By default, we think of the space as flat – but in fact it could have hills and canyons, so that the distance between two points in the landscape not only depends on their x- and y-positions but also on the ascents and descents, up and down in z-direction, that lie in between. You can specify such a landscape to propagate through its x argument.

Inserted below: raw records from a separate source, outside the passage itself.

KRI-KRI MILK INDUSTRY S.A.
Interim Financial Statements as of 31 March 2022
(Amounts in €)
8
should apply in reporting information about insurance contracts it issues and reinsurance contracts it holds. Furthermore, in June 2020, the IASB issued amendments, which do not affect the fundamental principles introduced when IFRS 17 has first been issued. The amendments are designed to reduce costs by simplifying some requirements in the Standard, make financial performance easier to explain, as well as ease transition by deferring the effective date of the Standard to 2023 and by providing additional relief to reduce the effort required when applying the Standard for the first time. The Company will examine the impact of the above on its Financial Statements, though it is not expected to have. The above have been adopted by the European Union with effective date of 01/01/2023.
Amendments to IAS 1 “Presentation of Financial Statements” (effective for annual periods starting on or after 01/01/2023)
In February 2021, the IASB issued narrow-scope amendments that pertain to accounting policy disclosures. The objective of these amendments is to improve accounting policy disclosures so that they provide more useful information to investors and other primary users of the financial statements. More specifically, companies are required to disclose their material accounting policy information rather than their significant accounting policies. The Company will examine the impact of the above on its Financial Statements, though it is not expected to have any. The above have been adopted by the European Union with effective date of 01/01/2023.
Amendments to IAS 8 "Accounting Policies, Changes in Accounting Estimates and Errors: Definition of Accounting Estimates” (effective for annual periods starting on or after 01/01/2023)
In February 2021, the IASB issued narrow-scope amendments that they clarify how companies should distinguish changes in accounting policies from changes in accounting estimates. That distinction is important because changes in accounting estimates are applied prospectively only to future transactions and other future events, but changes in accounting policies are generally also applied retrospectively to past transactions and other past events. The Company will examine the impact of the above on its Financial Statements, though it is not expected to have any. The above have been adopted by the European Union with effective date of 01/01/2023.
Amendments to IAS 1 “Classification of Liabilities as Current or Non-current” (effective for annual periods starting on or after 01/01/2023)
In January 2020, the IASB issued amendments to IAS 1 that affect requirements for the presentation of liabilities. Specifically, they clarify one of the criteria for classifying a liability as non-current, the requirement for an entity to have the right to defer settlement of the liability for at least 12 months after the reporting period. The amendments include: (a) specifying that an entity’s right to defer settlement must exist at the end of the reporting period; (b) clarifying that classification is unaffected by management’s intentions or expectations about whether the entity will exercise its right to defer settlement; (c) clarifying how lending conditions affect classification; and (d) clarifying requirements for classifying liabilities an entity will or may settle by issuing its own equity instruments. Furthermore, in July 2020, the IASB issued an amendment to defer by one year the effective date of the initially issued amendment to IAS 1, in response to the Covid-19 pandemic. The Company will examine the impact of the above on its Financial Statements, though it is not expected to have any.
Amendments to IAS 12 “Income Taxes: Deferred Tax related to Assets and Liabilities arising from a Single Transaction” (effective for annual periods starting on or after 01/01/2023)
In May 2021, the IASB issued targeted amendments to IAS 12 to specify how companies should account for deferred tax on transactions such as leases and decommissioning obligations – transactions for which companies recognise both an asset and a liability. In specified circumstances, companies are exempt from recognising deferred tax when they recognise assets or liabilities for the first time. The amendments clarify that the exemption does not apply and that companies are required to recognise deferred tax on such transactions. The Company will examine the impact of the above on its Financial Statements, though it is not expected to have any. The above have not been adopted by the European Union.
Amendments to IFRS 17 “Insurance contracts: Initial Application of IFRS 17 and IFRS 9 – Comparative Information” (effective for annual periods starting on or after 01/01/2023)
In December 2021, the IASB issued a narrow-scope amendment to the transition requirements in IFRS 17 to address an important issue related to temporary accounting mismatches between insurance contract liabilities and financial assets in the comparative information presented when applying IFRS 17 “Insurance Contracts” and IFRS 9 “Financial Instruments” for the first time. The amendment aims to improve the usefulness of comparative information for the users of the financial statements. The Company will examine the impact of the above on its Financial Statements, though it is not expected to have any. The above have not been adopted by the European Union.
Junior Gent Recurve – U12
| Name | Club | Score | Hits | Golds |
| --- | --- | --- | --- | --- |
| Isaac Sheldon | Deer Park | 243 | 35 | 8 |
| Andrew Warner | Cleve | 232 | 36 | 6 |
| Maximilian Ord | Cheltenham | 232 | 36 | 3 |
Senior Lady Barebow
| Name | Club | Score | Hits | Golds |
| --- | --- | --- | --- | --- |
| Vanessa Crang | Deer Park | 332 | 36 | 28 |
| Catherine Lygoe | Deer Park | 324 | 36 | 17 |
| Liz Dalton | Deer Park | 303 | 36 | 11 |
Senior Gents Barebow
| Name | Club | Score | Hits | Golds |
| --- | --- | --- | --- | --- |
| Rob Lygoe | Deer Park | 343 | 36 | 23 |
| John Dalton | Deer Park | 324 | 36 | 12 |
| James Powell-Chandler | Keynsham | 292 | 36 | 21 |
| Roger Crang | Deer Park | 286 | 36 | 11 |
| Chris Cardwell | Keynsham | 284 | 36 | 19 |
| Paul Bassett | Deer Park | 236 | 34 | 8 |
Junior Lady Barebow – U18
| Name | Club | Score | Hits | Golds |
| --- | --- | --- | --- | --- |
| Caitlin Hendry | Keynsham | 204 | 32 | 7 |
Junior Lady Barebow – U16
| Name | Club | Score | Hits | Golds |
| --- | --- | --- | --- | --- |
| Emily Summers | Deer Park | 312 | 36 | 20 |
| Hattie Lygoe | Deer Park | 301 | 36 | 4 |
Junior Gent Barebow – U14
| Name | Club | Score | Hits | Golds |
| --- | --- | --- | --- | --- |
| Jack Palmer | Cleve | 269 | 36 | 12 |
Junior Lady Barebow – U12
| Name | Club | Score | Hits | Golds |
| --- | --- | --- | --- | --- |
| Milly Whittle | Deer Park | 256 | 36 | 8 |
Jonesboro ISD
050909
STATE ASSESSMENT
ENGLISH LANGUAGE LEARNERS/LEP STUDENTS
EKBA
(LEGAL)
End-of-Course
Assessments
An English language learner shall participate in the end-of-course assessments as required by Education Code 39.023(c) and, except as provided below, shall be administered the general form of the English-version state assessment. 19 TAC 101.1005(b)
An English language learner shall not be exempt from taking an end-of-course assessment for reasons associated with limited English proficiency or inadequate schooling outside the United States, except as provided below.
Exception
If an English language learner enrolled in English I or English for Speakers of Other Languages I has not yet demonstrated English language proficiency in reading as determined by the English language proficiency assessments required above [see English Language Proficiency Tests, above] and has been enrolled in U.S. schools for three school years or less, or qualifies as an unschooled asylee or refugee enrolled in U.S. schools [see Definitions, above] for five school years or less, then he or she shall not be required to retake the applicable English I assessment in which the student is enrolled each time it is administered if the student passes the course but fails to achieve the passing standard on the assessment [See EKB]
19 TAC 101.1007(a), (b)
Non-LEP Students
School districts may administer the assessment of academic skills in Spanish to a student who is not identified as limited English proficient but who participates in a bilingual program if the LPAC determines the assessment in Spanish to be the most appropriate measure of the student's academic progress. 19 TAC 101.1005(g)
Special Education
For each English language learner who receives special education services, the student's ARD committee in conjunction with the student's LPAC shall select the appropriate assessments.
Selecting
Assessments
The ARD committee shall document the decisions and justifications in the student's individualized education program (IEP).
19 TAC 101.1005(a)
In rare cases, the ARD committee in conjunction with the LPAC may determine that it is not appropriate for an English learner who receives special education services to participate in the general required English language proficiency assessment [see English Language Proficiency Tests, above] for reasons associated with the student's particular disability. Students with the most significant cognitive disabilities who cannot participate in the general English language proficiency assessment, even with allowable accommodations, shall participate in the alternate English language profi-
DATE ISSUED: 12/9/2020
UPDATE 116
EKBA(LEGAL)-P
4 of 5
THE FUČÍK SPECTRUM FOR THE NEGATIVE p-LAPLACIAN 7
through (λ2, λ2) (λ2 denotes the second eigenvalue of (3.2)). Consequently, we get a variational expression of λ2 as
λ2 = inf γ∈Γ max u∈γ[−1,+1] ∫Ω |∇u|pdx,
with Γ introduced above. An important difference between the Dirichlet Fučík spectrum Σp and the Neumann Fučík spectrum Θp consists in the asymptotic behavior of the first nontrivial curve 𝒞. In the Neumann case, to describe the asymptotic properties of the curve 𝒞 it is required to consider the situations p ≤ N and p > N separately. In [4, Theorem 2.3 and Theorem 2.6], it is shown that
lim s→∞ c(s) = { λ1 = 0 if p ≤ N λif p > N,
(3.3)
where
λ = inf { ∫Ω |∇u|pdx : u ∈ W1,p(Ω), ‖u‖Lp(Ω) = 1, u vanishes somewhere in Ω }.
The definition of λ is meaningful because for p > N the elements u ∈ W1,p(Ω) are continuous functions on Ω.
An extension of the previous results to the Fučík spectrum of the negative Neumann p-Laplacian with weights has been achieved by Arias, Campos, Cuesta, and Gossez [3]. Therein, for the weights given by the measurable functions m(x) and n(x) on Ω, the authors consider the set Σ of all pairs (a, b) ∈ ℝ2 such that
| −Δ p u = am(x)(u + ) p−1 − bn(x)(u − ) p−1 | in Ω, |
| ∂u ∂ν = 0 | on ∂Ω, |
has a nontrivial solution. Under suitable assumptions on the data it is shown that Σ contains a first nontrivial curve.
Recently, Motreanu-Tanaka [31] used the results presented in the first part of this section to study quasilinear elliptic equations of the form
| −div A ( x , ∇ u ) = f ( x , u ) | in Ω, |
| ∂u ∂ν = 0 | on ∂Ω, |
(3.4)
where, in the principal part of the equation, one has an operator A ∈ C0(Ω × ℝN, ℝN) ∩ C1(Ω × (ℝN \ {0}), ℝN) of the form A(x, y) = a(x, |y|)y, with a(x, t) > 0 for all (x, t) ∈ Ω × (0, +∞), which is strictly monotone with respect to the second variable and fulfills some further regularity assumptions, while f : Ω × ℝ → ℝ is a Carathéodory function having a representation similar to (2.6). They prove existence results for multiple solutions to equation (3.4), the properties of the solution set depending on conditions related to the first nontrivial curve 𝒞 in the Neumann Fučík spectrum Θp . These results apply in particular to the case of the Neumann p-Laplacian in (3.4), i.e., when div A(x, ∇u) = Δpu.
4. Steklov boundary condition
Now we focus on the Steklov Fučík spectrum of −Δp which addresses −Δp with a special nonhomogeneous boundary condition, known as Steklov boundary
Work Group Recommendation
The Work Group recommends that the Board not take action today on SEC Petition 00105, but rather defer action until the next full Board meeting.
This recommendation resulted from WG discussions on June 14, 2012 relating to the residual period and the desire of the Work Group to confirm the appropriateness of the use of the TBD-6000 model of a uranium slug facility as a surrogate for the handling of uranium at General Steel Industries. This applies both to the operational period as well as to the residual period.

Mathematically, we can say that instead of the simple default case (a flat rectangle image with an Euclidean metric), we perform the Voronoi segmentation on a Riemann manifold, which can have an arbitrary shape and an arbitrary metric. Let us use the notation \(x\) and \(y\) for the column and row coordinates of the image, and \(z\) for the elevation of the landscape. For two neighboring points, defined by coordinates \((x, y, z)\) and \((x+dx, y+dy, z+dz)\), the distance between them is given by

\[ ds = \sqrt{ \frac{2}{\lambda+1} \left[ \lambda \left( dx^2 + dy^2 \right) + dz^2 \right] }. \] For \(\lambda=1\), this reduces to \(ds = ( dx^2 + dy^2 + dz^2)^{1/2}\). Distances between points further apart are obtained by summing \(ds\) along the shortest path between them. The parameter \(\lambda\ge0\) has been introduced as a convenient control of the relative weighting between sideways movement (along the \(x\) and \(y\) axes) and vertical movement. Intuitively, if you imagine yourself as a hiker in such a landscape, by choosing \(\lambda\) you can specify how much you are prepared to climb up and down to overcome a mountain, versus sideways walking around it.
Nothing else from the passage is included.